Общество изобилия порождает и изобилие свободного вре­мени, которое хоть, по идее, и представляет возможность для осмысленной организации жизни, в действительности лишь еще сильнее способствует проявлению экзистенциального ва­куума. Мы, психиатры, имеем возможность наблюдать это на примере так называемых “воскресных неврозов”. И этот избы­ток свободного времени, по всей видимости, увеличивается. Институт демоскопии в Алленсбахе был вынужден констатиро­вать, что если в 1952 г. время в воскресенье тянулось слишком медленно для 26 % опрошенных, то сегодня уже для 37 %. Тем самым понятно и сказанное Джерри Манделем: “Техника изба­вила нас от того, чтобы мобилизовывать все наши способности на борьбу за существование. Мы создали государство всеобще­го обеспечения, которое гарантирует каждому сохранение жиз­ни без личных усилий с его стороны. Если однажды дойдет до того, что благодаря технике 15 % американских рабочих факти­чески смогут обслуживать потребности целой нации, перед нами встанут две проблемы: кто должен принадлежать к этим 15 % работающих и что будут делать остальные со своим сво­бодным временем — и с потерей смысла их жизни? Может быть, логотерапия сможет сказать Америке следующего столе­тия больше, чем она уже дала Америке этого столетия”.

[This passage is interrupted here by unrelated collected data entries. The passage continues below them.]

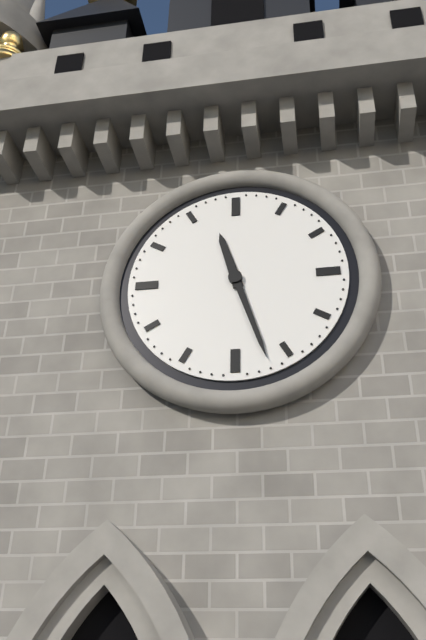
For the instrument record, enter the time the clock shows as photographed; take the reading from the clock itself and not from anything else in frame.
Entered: 11:27
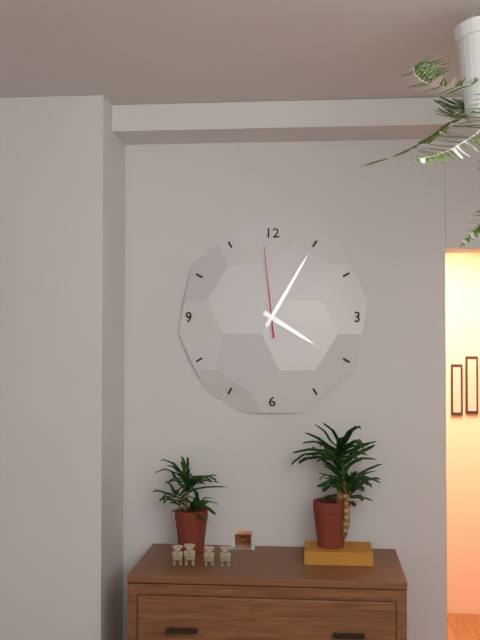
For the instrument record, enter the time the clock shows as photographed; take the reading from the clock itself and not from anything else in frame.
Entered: 4:05:59
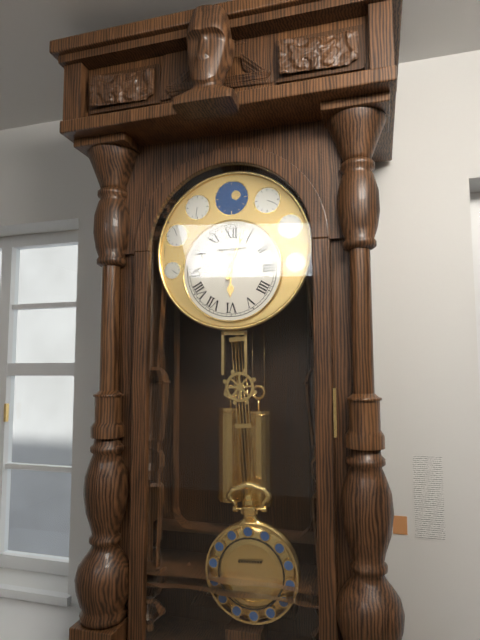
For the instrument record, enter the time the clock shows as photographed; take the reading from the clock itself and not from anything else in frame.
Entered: 6:03
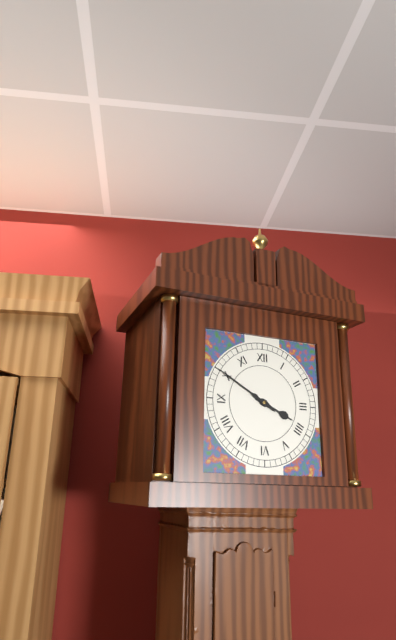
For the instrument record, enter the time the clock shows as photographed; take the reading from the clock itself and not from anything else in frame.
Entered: 3:50
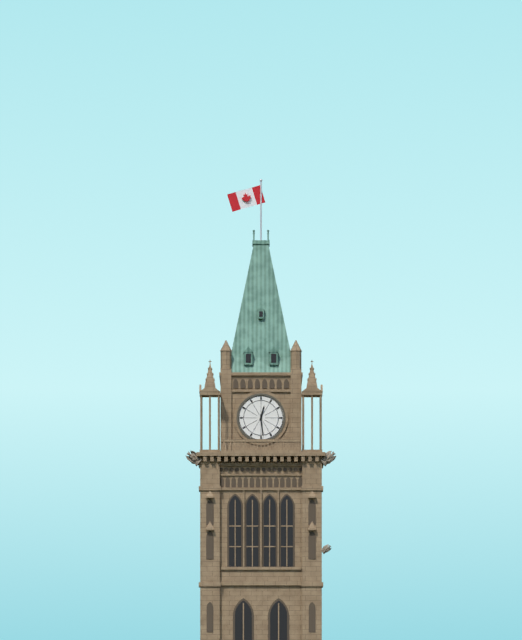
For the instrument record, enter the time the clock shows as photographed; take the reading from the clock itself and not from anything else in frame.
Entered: 12:29
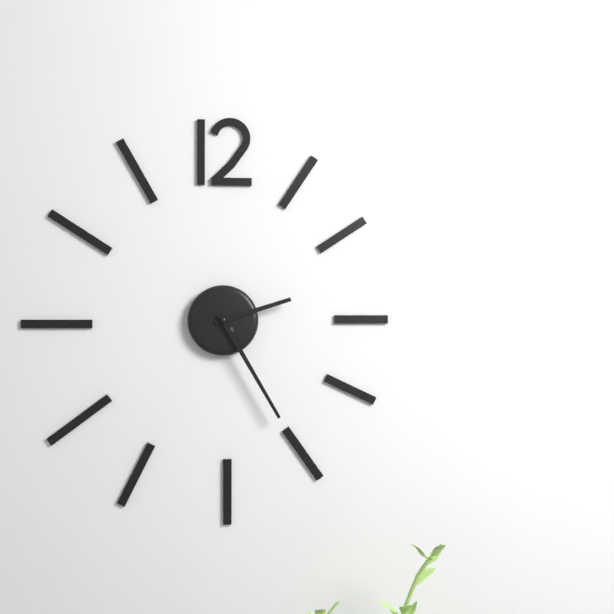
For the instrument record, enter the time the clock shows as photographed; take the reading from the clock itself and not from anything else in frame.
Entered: 2:25
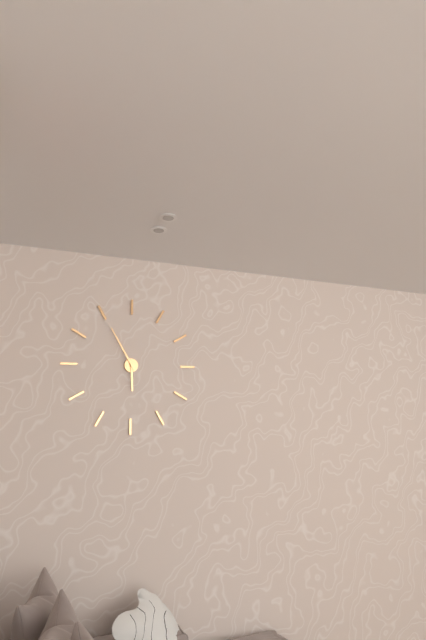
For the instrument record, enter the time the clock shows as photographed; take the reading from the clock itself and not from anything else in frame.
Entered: 5:55
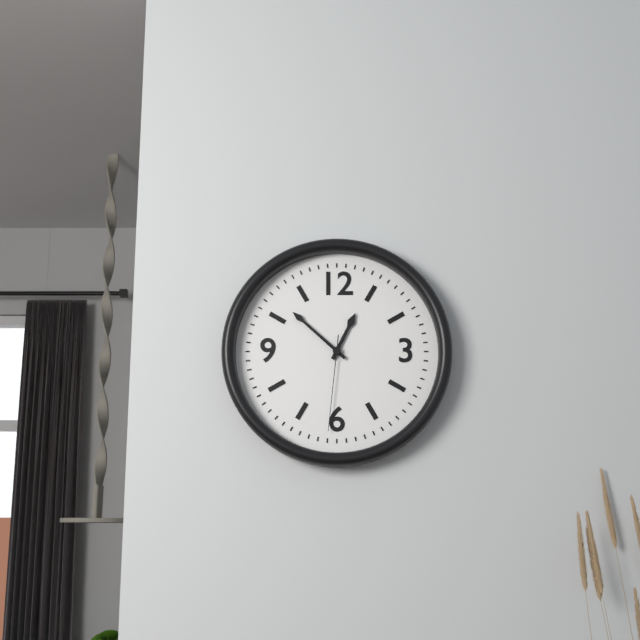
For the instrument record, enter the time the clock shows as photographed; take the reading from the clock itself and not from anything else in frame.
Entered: 12:52:31
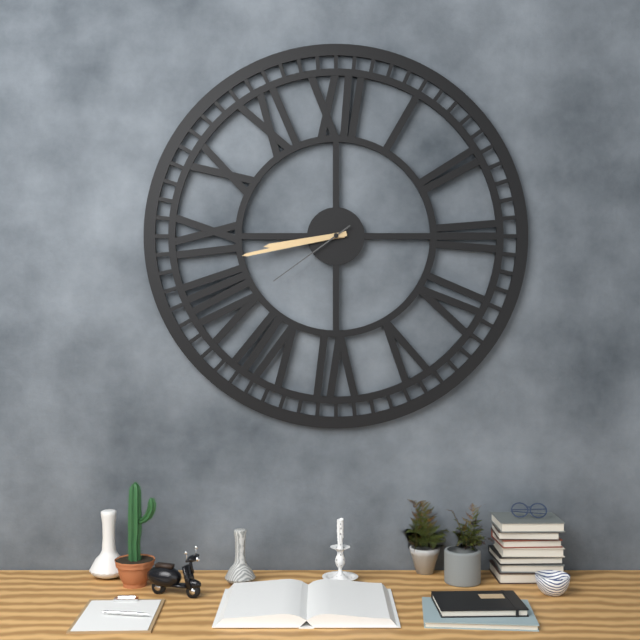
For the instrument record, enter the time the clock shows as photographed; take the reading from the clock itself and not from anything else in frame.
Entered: 8:43:39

К сожалению, здесь и сегодня проблема выглядит иначе. Не­редко избыток свободного времени является следствием безра­ботицы. Уже в 1933 г. я описал картину болезни при “неврозе безработицы”. При отсутствии работы жизнь кажется людям бессмысленной, а сами они считают себя бесполезными. Их угнетает не безработица как таковая, а ощущение смыслоутраты. Человек живет не единым пособием по безработице.

В отличие от тридцатых годов сегодняшний экономический кризис вызван кризисом энергетическим: мы с ужасом обна­ружили, что источники энергии не являются неисчерпаемыми. Я надеюсь, что меня не сочтут легкомысленным, если я рискну здесь утверждать, что энергетический кризис и сопутствующее ему уменьшение роста промышленности и есть единственный серьезный шанс для нашего фрустрированного стремления к смыслу. У нас есть шанс осмыслить самих себя. В век общества изобилия большинство людей имеют достаточно средств для жизни, однако многим людям совершенно неизвестно, ради чего им жить. Теперь же вполне возможным становится смещение акцентов от средств к жизни на жизненные цели, на смысл жизни. И в отличие от источников энергии этот смысл неисчер­паем, вездесущ.

Какое, однако, мы имеем право утверждать, что жизнь ни­когда и ни для кого не перестает иметь смысл? Основанием для этого служит то, что человек в состоянии даже безвыход­ную ситуацию превратить в победу, если рассматривать ее под человеческим углом зрения. Поэтому даже страдание заклю­чает в себе возможность смысла. Само собой разумеется, что речь здесь идет только о ситуациях, которые нельзя устра­нить, нельзя избежать и нельзя изменить, о страдании, кото­рое не может быть устранено. Как врач, я, конечно, имею в виду прежде всего неизлечимые болезни, неоперируемые ра­ковые опухоли.

Осуществляя смысл, человек реализует сам себя. Осуще­ствляя же смысл, заключенный в страдании, мы реализуем са­мое человеческое в человеке. Мы обретаем зрелость, мы рас­тем, мы перерастаем самих себя. Именно там, где мы беспомощ­ны и лишены надежды, будучи не в состоянии изменить ситуацию, — именно там мы призваны, ощущаем необходи­мость измениться самим. И никто не описал это точнее, чем Иегуда Бэкон, который попал в Освенцим еще ребенком и пос­ле освобождения страдал от навязчивых представлений: “Я ви­дел похороны с пышным гробом и музыкой — и начинал смеять­ся: не безумцы ли — устраивать такое из-за одного-единственного покойника? Если я шел на концерт или в театр, я обязательно должен был вычислить, сколько потребовалось бы времени, чтобы отравить газом всех людей, которые там собра­лись, и сколько одежды, сколько золотых зубов, сколько меш­ков волос получилось бы при этом”. И далее Иегуда Бэкон спра­шивает себя, в чем мог заключаться смысл тех лет, которые он провел в Освенциме: “Подростком я думал, что расскажу миру, что я видел в Освенциме, в надежде, что мир станет однажды другим. Однако мир не стал другим, и мир не хотел слышать об Освенциме. Лишь гораздо позже я действительно понял, в чем смысл страдания. Страдание имеет смысл, если ты сам стано­вишься другим”.